There’s nothing worse for a paying customer than being given a shit service. Especially when that shit is literal.
As I might have mentioned in the past, my hobby is tormenting myself with terrible football/supporting the mighty Leeds United (delete as applicable given current state of the promotion race). So I pay attention to the marketing guff they send to me.
Like, I could probably have written a newsletter about the everything wrong in this email from a copy perspective:
No actual sell, no appeal to emotion, no mention of scarcity given how few new season tickets are on sale this year. The cardinal sin of remarketing - no personalisation. They don’t even go for something inclusive like “Dear member.” You’re just a person holding a ticket. They don’t really care if you feel like a part of the team.
But then they don’t have to. It’s a captive audience. Leeds might go up, so 99% of season ticket holders will renew. Even if prices have gone up again.
I could even have taken a little pot-shot at this email:
Where to start with that? The tone is corporate beige. The benefit reduces the most exciting part of a game - Dan James chipping one in from halfway - to the incredibly dull “key moments in inverted commas,” and it’s got a little bit of nanny says behave yourself in there to boot.
And that’s without the unexplained change in brand colours and font.
But I didn’t decide to pick that apart. Instead I want to share one picture, and a lesson.
Here’s the picture. The lesson will follow.
Even if your audience is so desperate to buy that you barely need to sell to them. Even if your audience is so engaged that you can do without tone of voice or benefits or any of the basics of marketing as you put your prices up by 15%. You always need to deliver a quality product.
Because even the most amazing sales pitch about exciting new seats would fall flat when your customers realise that the bird crap that’s been on the wall in front of that seat since 2016 is still there1.
As goes marketing, so goes customer service. If you don’t put the effort in, everything quickly looks a bit shit.

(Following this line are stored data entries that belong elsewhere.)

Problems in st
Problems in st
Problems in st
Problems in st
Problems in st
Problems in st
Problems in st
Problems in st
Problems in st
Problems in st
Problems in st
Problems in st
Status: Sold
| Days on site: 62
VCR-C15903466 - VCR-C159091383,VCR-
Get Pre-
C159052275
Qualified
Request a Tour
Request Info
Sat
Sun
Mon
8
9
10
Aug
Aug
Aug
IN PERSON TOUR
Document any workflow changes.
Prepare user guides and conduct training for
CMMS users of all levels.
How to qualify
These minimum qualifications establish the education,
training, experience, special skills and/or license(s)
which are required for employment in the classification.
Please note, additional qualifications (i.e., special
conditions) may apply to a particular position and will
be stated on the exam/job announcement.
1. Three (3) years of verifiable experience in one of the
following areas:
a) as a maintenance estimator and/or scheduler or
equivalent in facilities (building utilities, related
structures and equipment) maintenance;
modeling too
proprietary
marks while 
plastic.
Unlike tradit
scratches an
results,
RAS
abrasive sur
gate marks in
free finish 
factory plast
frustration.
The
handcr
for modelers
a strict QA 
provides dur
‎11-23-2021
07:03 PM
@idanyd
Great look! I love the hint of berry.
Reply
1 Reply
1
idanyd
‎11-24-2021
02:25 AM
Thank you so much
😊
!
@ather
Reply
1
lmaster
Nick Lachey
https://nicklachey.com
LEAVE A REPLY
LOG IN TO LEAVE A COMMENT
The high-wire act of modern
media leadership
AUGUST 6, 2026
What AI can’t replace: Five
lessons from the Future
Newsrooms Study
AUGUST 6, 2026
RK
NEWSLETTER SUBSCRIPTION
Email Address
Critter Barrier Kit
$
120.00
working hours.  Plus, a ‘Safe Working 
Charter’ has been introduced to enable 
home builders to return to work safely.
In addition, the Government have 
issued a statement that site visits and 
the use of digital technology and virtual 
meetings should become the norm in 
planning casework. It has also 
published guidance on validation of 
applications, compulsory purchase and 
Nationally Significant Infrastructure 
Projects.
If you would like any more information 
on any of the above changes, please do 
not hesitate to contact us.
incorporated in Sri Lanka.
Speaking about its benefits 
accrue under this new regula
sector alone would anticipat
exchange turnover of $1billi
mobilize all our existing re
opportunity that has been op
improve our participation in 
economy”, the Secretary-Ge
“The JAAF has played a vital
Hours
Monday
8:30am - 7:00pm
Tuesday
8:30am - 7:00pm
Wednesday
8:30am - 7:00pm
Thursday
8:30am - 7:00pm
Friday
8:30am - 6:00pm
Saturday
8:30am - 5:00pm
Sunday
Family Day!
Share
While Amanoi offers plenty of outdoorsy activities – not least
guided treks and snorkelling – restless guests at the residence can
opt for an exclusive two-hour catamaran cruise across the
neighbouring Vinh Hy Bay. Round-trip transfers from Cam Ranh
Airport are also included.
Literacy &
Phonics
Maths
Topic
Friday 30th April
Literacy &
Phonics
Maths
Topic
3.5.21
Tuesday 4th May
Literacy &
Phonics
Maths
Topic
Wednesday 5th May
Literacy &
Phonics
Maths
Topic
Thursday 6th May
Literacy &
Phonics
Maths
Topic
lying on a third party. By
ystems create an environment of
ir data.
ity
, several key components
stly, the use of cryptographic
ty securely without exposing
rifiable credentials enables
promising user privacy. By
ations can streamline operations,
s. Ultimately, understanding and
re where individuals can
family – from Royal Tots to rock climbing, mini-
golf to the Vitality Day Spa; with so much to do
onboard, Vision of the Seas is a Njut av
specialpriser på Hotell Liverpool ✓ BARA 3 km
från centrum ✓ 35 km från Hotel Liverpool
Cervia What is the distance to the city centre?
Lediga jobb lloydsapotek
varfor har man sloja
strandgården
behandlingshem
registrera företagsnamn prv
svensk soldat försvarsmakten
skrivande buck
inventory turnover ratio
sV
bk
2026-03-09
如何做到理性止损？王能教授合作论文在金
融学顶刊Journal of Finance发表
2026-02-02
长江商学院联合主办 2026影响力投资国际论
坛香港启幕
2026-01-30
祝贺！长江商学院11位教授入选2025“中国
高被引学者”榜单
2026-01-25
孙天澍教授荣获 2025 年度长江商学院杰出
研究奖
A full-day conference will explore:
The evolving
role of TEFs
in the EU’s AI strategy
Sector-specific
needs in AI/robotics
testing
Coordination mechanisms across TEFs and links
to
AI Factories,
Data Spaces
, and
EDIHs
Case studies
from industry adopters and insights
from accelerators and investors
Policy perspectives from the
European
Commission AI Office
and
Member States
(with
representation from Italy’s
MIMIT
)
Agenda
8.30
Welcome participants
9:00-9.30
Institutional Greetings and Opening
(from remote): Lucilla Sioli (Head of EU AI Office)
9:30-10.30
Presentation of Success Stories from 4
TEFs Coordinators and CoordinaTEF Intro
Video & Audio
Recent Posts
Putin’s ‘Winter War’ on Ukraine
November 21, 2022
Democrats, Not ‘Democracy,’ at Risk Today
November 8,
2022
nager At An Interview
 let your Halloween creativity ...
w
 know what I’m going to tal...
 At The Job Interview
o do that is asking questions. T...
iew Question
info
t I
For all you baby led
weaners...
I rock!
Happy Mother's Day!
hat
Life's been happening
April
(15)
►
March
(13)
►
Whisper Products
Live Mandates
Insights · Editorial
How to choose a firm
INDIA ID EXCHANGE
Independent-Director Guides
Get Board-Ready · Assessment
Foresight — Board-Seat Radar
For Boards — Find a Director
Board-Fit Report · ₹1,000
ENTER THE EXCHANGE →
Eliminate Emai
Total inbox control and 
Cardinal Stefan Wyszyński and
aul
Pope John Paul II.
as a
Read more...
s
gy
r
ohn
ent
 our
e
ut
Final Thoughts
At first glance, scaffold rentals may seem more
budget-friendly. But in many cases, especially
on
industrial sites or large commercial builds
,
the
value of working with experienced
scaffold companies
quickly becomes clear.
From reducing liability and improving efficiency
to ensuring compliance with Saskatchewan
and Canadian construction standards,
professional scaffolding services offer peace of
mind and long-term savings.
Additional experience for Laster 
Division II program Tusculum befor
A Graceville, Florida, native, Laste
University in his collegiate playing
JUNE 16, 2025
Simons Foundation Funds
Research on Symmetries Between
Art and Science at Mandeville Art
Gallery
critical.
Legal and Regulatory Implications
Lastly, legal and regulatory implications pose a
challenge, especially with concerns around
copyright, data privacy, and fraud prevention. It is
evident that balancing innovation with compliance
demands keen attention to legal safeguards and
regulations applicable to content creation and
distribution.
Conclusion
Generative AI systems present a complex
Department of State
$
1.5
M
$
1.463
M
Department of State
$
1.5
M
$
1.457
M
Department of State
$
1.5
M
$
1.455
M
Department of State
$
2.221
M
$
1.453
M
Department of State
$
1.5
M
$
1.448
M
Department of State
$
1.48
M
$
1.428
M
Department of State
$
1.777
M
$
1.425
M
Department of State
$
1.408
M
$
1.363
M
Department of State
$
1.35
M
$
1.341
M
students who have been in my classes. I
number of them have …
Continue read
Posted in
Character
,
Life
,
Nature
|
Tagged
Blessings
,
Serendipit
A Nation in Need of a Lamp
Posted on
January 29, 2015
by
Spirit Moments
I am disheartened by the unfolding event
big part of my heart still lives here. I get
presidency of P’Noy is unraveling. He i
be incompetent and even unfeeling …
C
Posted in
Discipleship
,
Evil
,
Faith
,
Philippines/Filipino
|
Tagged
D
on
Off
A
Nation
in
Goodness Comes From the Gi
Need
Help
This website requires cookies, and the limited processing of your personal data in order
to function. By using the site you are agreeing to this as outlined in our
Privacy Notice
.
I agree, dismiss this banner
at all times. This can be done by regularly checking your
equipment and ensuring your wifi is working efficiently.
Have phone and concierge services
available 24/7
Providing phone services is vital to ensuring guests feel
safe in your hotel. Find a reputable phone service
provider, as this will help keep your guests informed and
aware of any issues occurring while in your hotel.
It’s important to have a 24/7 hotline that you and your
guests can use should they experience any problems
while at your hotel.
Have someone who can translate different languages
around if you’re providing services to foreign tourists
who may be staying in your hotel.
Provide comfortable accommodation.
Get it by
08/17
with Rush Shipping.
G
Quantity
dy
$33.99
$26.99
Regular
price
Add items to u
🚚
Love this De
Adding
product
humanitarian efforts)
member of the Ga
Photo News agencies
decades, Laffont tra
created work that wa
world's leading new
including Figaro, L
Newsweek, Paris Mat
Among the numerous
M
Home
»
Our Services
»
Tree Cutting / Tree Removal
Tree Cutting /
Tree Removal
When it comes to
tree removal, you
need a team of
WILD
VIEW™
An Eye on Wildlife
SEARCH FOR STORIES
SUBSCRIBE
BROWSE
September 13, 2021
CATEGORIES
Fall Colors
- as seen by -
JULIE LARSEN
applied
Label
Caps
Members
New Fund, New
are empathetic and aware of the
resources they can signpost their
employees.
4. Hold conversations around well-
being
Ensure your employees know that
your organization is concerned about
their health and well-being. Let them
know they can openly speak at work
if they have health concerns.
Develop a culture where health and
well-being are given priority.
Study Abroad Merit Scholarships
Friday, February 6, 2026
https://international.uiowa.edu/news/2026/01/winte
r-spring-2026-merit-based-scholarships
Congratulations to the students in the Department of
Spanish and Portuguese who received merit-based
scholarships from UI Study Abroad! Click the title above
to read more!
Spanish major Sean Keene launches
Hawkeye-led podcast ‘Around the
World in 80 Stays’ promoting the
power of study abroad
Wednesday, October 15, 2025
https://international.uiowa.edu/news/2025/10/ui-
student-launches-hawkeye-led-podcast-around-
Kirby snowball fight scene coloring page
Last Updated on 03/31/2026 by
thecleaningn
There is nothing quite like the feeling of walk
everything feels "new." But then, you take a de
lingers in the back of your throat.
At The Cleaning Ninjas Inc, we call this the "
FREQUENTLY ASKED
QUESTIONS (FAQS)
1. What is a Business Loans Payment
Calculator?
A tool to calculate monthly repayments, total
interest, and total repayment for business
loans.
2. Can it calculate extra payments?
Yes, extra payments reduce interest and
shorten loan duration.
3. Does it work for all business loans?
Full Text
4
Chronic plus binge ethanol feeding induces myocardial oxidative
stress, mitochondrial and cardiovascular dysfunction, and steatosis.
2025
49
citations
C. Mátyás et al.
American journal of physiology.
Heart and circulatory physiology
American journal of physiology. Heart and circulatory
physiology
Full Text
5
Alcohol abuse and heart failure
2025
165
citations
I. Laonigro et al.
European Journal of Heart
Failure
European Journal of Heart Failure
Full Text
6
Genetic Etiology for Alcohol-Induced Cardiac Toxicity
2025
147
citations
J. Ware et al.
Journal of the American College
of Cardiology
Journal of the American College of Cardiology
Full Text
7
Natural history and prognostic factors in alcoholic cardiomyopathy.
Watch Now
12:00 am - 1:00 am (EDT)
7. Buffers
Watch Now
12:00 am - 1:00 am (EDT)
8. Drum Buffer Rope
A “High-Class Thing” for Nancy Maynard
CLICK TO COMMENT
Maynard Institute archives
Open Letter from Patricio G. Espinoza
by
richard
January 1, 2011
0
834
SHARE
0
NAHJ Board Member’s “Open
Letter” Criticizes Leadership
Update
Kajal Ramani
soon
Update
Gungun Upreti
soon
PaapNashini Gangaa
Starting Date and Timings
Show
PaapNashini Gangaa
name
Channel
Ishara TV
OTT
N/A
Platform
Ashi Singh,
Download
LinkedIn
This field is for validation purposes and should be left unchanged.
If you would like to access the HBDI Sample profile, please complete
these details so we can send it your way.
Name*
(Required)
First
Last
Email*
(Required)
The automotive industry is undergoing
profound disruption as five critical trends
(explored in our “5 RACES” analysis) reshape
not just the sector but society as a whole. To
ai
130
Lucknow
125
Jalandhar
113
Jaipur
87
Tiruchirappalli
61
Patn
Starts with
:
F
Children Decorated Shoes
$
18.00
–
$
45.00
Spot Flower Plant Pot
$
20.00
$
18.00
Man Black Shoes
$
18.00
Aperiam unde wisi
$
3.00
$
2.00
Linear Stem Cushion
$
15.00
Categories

Something mint - this ad someone I know saw in a paper
I warned Catherine Every that I was nicking her picture. Didn’t warn her it’d immediately follow a picture of some avian leavings.
It’s a great concept. Intelligence matters, not word count, especially when those words are even more dull, more beige and more corporate than a Leeds United ground upgrade missive.
It’s like I got hauled over the coals for saying - loving needlessly verbose word constructions means naff all to readers. It’s all about that message.